• **Records to process**
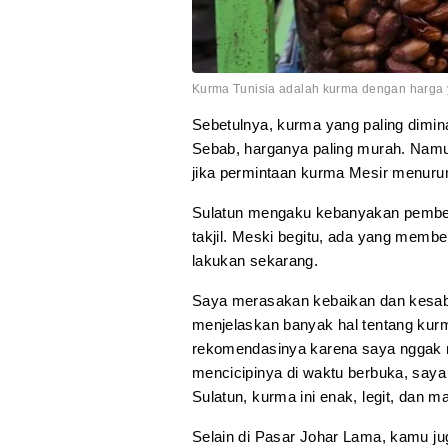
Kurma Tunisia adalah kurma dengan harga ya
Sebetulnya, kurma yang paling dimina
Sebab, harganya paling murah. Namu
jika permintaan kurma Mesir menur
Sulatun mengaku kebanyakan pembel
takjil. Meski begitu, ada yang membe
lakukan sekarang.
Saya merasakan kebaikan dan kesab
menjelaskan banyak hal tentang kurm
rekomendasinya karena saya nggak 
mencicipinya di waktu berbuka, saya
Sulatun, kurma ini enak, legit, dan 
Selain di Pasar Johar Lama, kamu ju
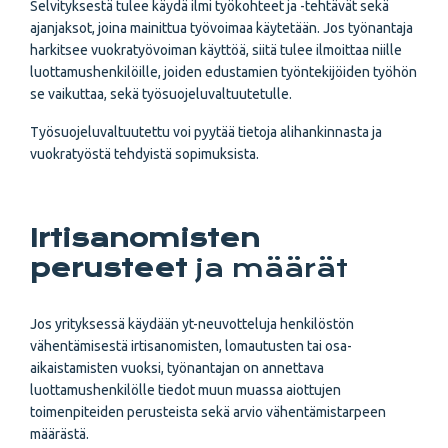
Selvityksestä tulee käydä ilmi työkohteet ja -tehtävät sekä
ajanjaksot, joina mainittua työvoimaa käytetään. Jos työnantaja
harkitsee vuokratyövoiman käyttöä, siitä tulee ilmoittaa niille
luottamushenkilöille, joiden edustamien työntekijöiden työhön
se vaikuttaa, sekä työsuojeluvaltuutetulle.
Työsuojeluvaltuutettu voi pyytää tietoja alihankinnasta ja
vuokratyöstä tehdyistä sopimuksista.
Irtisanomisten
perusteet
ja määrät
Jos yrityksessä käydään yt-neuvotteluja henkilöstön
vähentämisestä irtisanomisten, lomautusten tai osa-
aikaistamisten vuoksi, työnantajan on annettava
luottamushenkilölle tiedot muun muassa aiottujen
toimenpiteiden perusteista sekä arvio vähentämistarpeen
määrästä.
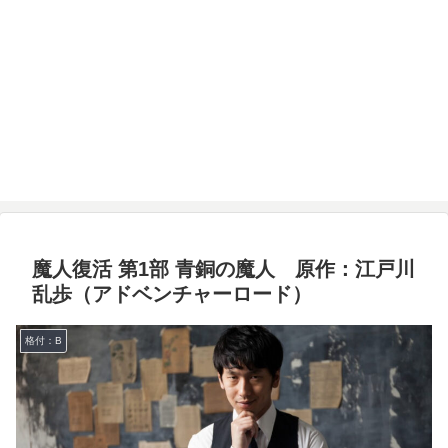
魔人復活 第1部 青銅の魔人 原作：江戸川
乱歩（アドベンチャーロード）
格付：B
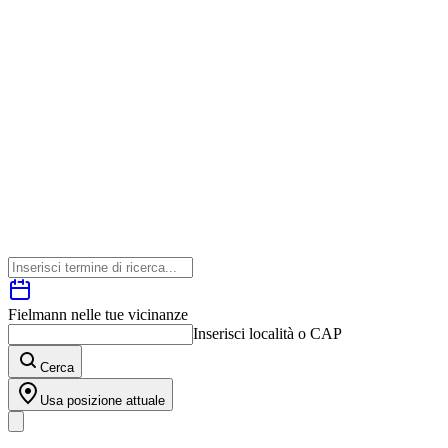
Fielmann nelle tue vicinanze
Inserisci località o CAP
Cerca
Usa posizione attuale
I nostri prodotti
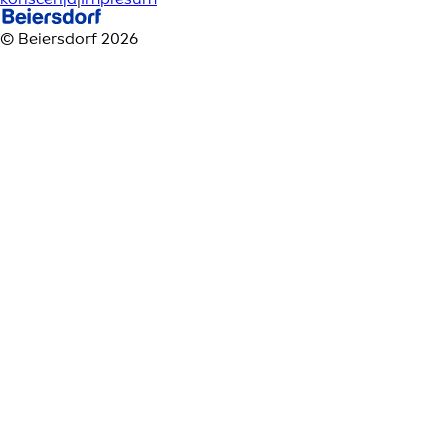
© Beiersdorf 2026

...

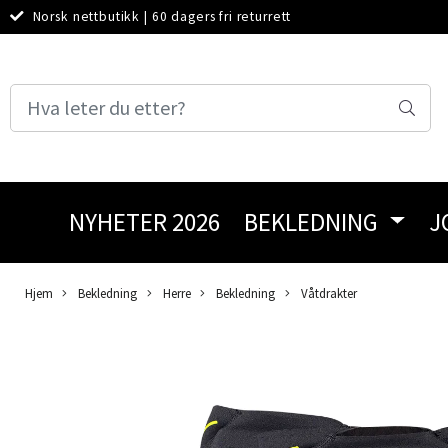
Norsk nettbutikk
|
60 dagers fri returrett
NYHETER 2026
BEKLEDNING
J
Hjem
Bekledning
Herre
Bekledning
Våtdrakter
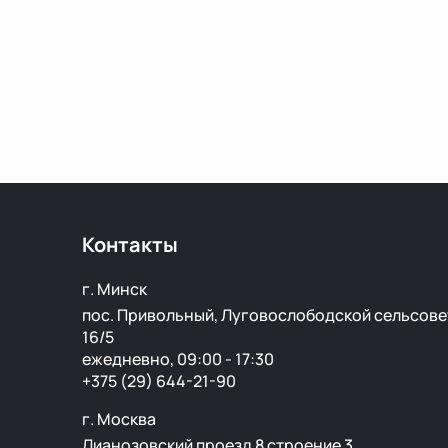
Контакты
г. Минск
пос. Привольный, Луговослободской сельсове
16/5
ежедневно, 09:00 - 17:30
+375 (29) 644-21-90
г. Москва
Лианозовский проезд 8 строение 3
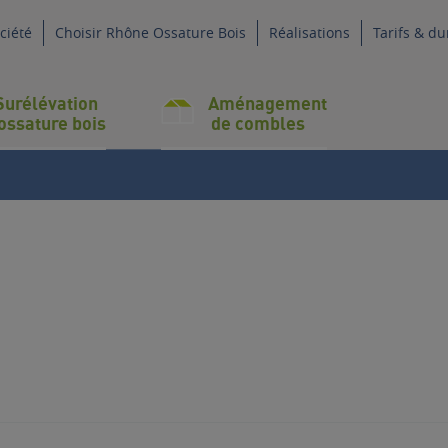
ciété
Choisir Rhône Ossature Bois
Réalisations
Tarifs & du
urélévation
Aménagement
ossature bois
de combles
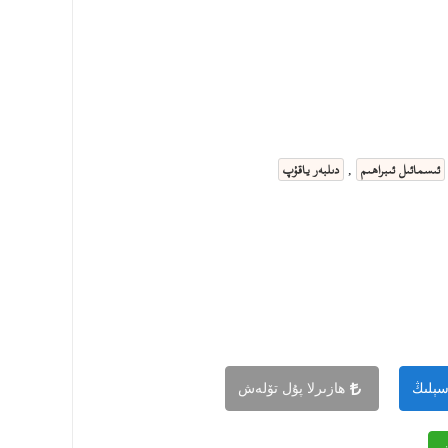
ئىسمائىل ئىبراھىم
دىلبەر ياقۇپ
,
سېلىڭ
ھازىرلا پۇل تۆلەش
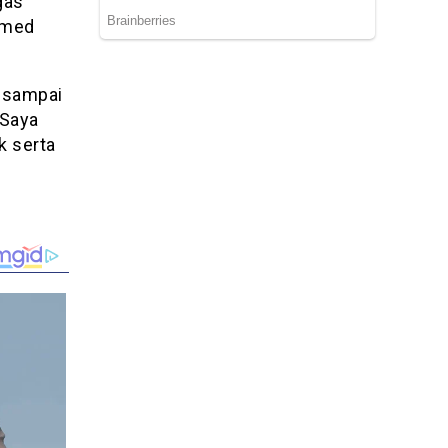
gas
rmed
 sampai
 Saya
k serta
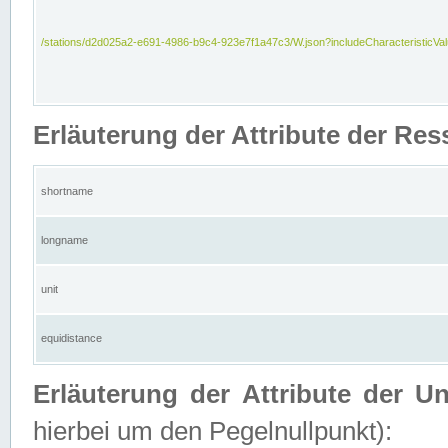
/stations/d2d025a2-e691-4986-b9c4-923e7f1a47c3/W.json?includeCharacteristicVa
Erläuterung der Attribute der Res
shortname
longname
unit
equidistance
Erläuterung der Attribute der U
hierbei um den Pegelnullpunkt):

• **Task brief**
Pull out every line in the material above where "Sulatun" occurs.

• **Result for this task**
Sulatun mengaku kebanyakan pembel
Sulatun, kurma ini enak, legit, dan 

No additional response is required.